=== WHAT YOU NEED TO DO ===
Everything in the data below is left aside except the lines from the one containing "- [ ] Share exam with User B's email" through the one containing "on RPC call"; repeat those exactly.

=== MATERIAL FOR THIS TASK ===
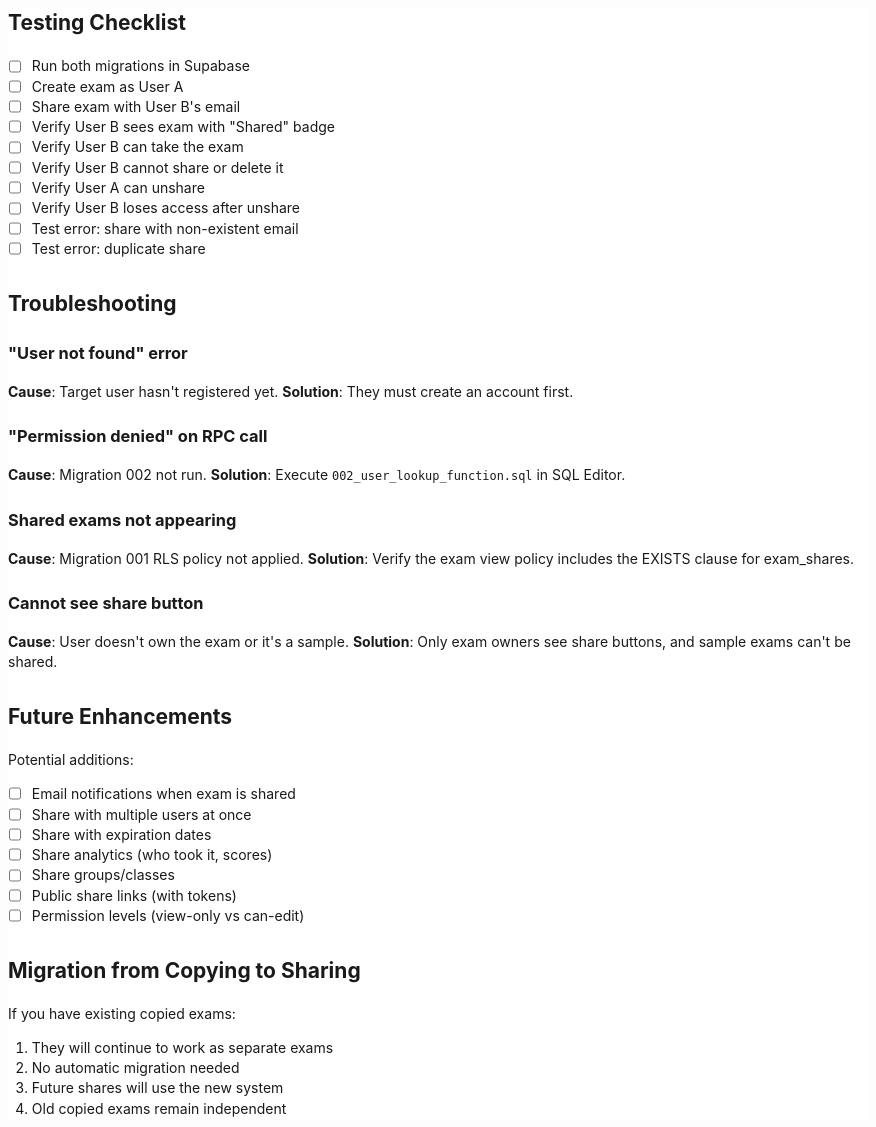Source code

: ## Testing Checklist

- [ ] Run both migrations in Supabase
- [ ] Create exam as User A
- [ ] Share exam with User B's email
- [ ] Verify User B sees exam with "Shared" badge
- [ ] Verify User B can take the exam
- [ ] Verify User B cannot share or delete it
- [ ] Verify User A can unshare
- [ ] Verify User B loses access after unshare
- [ ] Test error: share with non-existent email
- [ ] Test error: duplicate share

## Troubleshooting

### "User not found" error
**Cause**: Target user hasn't registered yet.
**Solution**: They must create an account first.

### "Permission denied" on RPC call
**Cause**: Migration 002 not run.
**Solution**: Execute `002_user_lookup_function.sql` in SQL Editor.

### Shared exams not appearing
**Cause**: Migration 001 RLS policy not applied.
**Solution**: Verify the exam view policy includes the EXISTS clause for exam_shares.

### Cannot see share button
**Cause**: User doesn't own the exam or it's a sample.
**Solution**: Only exam owners see share buttons, and sample exams can't be shared.

## Future Enhancements

Potential additions:
- [ ] Email notifications when exam is shared
- [ ] Share with multiple users at once
- [ ] Share with expiration dates
- [ ] Share analytics (who took it, scores)
- [ ] Share groups/classes
- [ ] Public share links (with tokens)
- [ ] Permission levels (view-only vs can-edit)

## Migration from Copying to Sharing

If you have existing copied exams:
1. They will continue to work as separate exams
2. No automatic migration needed
3. Future shares will use the new system
4. Old copied exams remain independent
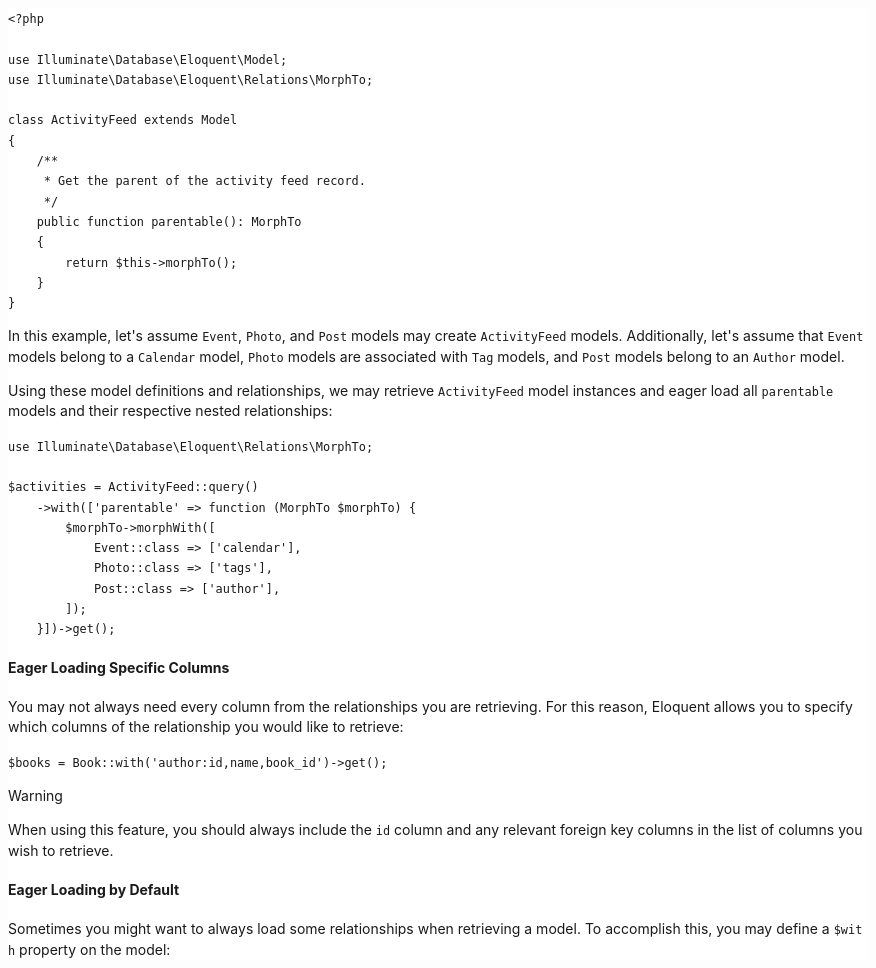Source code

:     <?php

    use Illuminate\Database\Eloquent\Model;
    use Illuminate\Database\Eloquent\Relations\MorphTo;

    class ActivityFeed extends Model
    {
        /**
         * Get the parent of the activity feed record.
         */
        public function parentable(): MorphTo
        {
            return $this->morphTo();
        }
    }

In this example, let's assume `Event`, `Photo`, and `Post` models may
create `ActivityFeed` models. Additionally, let's assume that `Event` models
belong to a `Calendar` model, `Photo` models are associated with `Tag` models,
and `Post` models belong to an `Author` model.

Using these model definitions and relationships, we may retrieve `ActivityFeed`
model instances and eager load all `parentable` models and their respective
nested relationships:

    use Illuminate\Database\Eloquent\Relations\MorphTo;

    $activities = ActivityFeed::query()
        ->with(['parentable' => function (MorphTo $morphTo) {
            $morphTo->morphWith([
                Event::class => ['calendar'],
                Photo::class => ['tags'],
                Post::class => ['author'],
            ]);
        }])->get();

<a name="eager-loading-specific-columns"></a>

#### Eager Loading Specific Columns

You may not always need every column from the relationships you are retrieving.
For this reason, Eloquent allows you to specify which columns of the
relationship you would like to retrieve:

    $books = Book::with('author:id,name,book_id')->get();

> [!WARNING]
> When using this feature, you should always include the `id` column and any
> relevant foreign key columns in the list of columns you wish to retrieve.

<a name="eager-loading-by-default"></a>

#### Eager Loading by Default

Sometimes you might want to always load some relationships when retrieving a
model. To accomplish this, you may define a `$with` property on the model:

=== SOLUTION ===
- [ ] Share exam with User B's email
- [ ] Verify User B sees exam with "Shared" badge
- [ ] Verify User B can take the exam
- [ ] Verify User B cannot share or delete it
- [ ] Verify User A can unshare
- [ ] Verify User B loses access after unshare
- [ ] Test error: share with non-existent email
- [ ] Test error: duplicate share

## Troubleshooting

### "User not found" error
**Cause**: Target user hasn't registered yet.
**Solution**: They must create an account first.

### "Permission denied" on RPC call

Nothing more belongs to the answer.